| Work to be completed |
When you reach the line containing "Love this story" in the entries below, begin reproducing lines exactly, and stop once the line containing "avoiding the ER." is done.
■ ■ ■ ■
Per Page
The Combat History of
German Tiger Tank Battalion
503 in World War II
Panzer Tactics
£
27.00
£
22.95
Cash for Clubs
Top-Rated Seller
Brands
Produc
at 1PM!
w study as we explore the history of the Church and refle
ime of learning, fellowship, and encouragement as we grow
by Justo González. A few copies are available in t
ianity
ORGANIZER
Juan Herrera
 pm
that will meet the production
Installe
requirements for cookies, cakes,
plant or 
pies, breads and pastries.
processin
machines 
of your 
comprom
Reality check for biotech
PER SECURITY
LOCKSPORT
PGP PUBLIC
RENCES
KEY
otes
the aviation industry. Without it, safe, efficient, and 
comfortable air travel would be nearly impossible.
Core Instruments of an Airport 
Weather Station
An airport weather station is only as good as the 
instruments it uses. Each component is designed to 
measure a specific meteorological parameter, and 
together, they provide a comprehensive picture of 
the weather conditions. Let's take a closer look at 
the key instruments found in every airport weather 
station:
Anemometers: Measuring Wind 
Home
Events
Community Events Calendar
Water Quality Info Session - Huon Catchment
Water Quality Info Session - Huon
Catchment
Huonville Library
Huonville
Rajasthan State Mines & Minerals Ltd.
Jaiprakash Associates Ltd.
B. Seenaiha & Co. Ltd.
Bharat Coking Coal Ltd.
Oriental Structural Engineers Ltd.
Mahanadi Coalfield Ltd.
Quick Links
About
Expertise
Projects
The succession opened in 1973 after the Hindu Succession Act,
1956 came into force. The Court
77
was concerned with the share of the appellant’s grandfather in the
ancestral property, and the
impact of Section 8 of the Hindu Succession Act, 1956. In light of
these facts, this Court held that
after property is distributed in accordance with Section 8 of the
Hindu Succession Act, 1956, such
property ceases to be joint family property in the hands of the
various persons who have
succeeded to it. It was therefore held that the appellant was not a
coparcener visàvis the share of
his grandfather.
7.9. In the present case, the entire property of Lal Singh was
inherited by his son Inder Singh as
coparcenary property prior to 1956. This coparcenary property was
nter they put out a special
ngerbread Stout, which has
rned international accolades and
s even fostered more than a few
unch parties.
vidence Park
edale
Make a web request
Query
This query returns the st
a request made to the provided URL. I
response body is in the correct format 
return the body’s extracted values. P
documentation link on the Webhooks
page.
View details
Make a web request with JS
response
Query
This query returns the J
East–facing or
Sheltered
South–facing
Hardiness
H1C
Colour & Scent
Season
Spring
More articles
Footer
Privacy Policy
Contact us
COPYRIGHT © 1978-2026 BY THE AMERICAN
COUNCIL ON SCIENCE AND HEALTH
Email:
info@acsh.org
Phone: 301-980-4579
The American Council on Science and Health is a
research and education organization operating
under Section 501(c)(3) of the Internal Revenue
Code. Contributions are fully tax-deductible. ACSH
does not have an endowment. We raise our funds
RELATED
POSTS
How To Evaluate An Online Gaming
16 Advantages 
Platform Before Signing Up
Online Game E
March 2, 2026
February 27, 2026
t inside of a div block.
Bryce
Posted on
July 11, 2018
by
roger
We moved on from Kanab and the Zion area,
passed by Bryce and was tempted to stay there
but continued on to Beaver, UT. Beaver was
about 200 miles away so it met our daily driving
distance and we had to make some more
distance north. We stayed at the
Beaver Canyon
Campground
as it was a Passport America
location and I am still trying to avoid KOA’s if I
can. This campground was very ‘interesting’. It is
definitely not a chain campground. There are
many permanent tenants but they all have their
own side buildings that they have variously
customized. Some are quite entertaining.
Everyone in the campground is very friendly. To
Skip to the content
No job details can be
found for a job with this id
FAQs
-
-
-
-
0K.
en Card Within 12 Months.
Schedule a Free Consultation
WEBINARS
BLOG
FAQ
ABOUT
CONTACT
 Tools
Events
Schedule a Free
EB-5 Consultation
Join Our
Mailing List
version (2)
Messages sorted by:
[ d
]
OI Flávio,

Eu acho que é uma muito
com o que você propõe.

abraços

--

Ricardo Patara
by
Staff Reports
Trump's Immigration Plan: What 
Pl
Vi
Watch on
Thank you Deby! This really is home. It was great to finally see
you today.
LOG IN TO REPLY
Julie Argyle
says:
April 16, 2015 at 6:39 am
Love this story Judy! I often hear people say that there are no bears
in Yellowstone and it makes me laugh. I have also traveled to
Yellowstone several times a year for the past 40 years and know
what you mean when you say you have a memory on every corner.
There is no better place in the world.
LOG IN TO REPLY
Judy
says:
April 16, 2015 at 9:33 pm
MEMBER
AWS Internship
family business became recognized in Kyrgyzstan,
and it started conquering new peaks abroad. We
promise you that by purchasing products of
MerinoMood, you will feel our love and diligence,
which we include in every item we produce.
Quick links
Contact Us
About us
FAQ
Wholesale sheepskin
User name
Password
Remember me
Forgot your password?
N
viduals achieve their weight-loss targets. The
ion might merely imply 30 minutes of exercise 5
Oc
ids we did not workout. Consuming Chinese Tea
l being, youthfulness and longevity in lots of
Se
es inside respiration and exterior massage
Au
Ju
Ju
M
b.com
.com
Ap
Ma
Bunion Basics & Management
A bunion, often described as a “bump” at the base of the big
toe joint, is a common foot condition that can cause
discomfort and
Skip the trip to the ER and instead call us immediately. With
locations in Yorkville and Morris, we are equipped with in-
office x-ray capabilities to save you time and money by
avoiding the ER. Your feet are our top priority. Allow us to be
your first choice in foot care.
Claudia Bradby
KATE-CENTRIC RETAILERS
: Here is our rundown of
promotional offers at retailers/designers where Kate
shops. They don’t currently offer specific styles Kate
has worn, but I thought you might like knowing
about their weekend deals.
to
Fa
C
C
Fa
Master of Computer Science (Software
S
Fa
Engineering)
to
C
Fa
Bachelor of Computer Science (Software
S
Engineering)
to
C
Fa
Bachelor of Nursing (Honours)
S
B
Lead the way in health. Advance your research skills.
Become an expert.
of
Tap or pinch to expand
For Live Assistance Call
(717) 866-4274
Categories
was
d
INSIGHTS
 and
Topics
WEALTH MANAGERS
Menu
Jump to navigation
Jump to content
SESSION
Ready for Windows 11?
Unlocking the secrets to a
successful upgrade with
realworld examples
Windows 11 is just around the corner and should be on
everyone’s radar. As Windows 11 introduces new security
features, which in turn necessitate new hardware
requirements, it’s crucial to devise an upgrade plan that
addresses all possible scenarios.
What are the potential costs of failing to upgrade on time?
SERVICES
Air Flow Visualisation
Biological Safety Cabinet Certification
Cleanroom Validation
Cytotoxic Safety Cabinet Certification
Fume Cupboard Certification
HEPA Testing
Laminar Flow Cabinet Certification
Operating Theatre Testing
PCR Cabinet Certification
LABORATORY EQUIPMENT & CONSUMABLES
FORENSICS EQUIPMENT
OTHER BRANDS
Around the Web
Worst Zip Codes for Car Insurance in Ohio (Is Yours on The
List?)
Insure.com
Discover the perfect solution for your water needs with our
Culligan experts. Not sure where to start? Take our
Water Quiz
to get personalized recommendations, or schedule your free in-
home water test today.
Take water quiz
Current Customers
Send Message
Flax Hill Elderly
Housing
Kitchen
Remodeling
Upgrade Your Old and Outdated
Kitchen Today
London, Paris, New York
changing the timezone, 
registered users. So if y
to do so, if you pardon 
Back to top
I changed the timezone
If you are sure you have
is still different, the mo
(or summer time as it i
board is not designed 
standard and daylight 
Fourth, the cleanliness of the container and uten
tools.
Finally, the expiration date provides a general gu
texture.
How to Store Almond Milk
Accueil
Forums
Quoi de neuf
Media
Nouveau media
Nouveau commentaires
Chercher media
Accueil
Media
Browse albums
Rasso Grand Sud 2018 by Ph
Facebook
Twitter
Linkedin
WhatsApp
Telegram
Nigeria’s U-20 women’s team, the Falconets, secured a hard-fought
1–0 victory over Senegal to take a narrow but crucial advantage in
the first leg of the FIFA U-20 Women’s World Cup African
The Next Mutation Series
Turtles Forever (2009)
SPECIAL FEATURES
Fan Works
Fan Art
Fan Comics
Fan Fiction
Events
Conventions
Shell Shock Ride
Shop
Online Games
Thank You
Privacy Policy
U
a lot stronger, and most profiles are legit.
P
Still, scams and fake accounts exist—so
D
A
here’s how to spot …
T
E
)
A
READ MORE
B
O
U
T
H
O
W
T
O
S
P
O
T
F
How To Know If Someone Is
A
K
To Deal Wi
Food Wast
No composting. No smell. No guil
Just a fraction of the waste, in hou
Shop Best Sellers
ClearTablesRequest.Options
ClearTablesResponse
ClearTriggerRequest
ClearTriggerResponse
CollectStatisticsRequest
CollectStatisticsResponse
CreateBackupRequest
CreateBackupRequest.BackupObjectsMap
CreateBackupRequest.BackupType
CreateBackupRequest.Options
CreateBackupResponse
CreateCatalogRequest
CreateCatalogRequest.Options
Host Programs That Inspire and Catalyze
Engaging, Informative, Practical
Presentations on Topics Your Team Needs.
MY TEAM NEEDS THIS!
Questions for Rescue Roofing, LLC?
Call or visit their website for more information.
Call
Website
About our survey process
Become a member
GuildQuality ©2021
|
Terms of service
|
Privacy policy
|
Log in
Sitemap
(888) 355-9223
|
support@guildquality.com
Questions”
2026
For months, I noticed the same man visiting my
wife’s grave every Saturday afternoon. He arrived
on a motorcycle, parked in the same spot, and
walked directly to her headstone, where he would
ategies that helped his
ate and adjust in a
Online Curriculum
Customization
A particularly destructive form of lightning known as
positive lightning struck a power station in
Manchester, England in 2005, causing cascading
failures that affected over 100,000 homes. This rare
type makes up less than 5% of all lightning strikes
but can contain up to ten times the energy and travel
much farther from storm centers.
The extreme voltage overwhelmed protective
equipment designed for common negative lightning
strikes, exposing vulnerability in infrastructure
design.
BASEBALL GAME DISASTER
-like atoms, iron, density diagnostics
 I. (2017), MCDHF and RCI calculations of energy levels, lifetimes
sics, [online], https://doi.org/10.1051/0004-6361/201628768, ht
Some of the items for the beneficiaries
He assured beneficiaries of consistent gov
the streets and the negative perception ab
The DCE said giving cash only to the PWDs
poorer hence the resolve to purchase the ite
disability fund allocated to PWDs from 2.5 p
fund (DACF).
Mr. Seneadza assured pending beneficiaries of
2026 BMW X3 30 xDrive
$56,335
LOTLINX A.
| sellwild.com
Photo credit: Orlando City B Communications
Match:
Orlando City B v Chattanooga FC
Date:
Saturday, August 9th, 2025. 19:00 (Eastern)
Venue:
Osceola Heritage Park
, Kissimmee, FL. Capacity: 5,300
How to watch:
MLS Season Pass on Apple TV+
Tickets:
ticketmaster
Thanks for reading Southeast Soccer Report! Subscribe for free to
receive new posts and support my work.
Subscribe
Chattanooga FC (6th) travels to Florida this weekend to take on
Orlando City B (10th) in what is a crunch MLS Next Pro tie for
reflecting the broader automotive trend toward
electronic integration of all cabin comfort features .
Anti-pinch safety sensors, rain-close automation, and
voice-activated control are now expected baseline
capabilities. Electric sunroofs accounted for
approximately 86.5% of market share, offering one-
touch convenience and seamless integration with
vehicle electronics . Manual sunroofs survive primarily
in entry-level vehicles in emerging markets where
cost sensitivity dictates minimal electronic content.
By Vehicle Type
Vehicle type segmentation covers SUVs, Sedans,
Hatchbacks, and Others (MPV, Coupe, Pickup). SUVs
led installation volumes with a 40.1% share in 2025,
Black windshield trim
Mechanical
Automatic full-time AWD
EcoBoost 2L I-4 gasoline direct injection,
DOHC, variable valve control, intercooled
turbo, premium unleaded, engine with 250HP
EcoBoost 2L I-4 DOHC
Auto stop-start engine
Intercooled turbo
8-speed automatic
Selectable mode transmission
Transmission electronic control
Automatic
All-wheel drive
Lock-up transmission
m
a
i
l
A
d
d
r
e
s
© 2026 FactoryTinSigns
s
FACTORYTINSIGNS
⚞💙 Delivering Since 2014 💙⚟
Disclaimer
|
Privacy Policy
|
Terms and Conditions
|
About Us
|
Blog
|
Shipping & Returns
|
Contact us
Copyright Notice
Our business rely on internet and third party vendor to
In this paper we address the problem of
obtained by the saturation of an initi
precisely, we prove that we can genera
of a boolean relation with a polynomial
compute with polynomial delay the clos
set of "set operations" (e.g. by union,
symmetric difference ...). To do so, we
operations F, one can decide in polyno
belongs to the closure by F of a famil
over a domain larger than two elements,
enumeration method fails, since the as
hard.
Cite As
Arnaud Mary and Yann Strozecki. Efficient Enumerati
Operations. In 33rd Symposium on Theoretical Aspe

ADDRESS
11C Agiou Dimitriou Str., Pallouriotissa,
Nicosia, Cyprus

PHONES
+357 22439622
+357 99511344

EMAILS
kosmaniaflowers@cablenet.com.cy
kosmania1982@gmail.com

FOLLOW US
■ ■ ■ ■
| Response to this task |
Love this story Judy! I often hear people say that there are no bears
in Yellowstone and it makes me laugh. I have also traveled to
Yellowstone several times a year for the past 40 years and know
what you mean when you say you have a memory on every corner.
There is no better place in the world.
LOG IN TO REPLY
Judy
says:
April 16, 2015 at 9:33 pm
MEMBER
AWS Internship
family business became recognized in Kyrgyzstan,
and it started conquering new peaks abroad. We
promise you that by purchasing products of
MerinoMood, you will feel our love and diligence,
which we include in every item we produce.
Quick links
Contact Us
About us
FAQ
Wholesale sheepskin
User name
Password
Remember me
Forgot your password?
N
viduals achieve their weight-loss targets. The
ion might merely imply 30 minutes of exercise 5
Oc
ids we did not workout. Consuming Chinese Tea
l being, youthfulness and longevity in lots of
Se
es inside respiration and exterior massage
Au
Ju
Ju
M
b.com
.com
Ap
Ma
Bunion Basics & Management
A bunion, often described as a “bump” at the base of the big
toe joint, is a common foot condition that can cause
discomfort and
Skip the trip to the ER and instead call us immediately. With
locations in Yorkville and Morris, we are equipped with in-
office x-ray capabilities to save you time and money by
avoiding the ER. Your feet are our top priority. Allow us to be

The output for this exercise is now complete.